— Begin —

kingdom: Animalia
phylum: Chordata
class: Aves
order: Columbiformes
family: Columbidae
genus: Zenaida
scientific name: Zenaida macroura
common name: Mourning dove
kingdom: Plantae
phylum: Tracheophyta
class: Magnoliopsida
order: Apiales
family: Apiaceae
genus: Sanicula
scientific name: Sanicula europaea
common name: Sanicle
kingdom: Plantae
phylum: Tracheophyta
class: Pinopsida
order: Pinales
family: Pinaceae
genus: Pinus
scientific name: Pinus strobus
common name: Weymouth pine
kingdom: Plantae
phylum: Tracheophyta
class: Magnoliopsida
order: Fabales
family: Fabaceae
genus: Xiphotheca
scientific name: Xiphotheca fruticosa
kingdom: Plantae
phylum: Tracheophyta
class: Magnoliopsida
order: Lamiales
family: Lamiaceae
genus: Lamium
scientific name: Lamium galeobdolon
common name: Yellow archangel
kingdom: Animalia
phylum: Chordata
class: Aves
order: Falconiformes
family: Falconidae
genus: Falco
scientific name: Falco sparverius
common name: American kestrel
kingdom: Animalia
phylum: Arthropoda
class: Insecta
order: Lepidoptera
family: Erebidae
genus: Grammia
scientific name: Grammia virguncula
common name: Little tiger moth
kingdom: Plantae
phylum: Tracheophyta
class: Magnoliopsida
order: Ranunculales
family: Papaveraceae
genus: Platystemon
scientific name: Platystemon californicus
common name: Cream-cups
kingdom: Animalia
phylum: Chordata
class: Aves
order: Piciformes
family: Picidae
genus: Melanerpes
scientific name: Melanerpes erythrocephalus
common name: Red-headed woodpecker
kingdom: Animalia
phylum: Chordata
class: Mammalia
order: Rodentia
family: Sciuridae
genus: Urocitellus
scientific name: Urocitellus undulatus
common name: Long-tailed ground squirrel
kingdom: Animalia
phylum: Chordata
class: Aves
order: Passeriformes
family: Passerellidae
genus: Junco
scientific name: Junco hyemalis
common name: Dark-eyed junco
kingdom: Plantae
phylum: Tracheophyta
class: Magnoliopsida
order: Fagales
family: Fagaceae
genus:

— End —

TASK PROMPT: Reproduce every line of the entries above word for word, keeping their order.

THE COMPLETED TASK:
kingdom: Animalia
phylum: Chordata
class: Aves
order: Columbiformes
family: Columbidae
genus: Zenaida
scientific name: Zenaida macroura
common name: Mourning dove
kingdom: Plantae
phylum: Tracheophyta
class: Magnoliopsida
order: Apiales
family: Apiaceae
genus: Sanicula
scientific name: Sanicula europaea
common name: Sanicle
kingdom: Plantae
phylum: Tracheophyta
class: Pinopsida
order: Pinales
family: Pinaceae
genus: Pinus
scientific name: Pinus strobus
common name: Weymouth pine
kingdom: Plantae
phylum: Tracheophyta
class: Magnoliopsida
order: Fabales
family: Fabaceae
genus: Xiphotheca
scientific name: Xiphotheca fruticosa
kingdom: Plantae
phylum: Tracheophyta
class: Magnoliopsida
order: Lamiales
family: Lamiaceae
genus: Lamium
scientific name: Lamium galeobdolon
common name: Yellow archangel
kingdom: Animalia
phylum: Chordata
class: Aves
order: Falconiformes
family: Falconidae
genus: Falco
scientific name: Falco sparverius
common name: American kestrel
kingdom: Animalia
phylum: Arthropoda
class: Insecta
order: Lepidoptera
family: Erebidae
genus: Grammia
scientific name: Grammia virguncula
common name: Little tiger moth
kingdom: Plantae
phylum: Tracheophyta
class: Magnoliopsida
order: Ranunculales
family: Papaveraceae
genus: Platystemon
scientific name: Platystemon californicus
common name: Cream-cups
kingdom: Animalia
phylum: Chordata
class: Aves
order: Piciformes
family: Picidae
genus: Melanerpes
scientific name: Melanerpes erythrocephalus
common name: Red-headed woodpecker
kingdom: Animalia
phylum: Chordata
class: Mammalia
order: Rodentia
family: Sciuridae
genus: Urocitellus
scientific name: Urocitellus undulatus
common name: Long-tailed ground squirrel
kingdom: Animalia
phylum: Chordata
class: Aves
order: Passeriformes
family: Passerellidae
genus: Junco
scientific name: Junco hyemalis
common name: Dark-eyed junco
kingdom: Plantae
phylum: Tracheophyta
class: Magnoliopsida
order: Fagales
family: Fagaceae
genus:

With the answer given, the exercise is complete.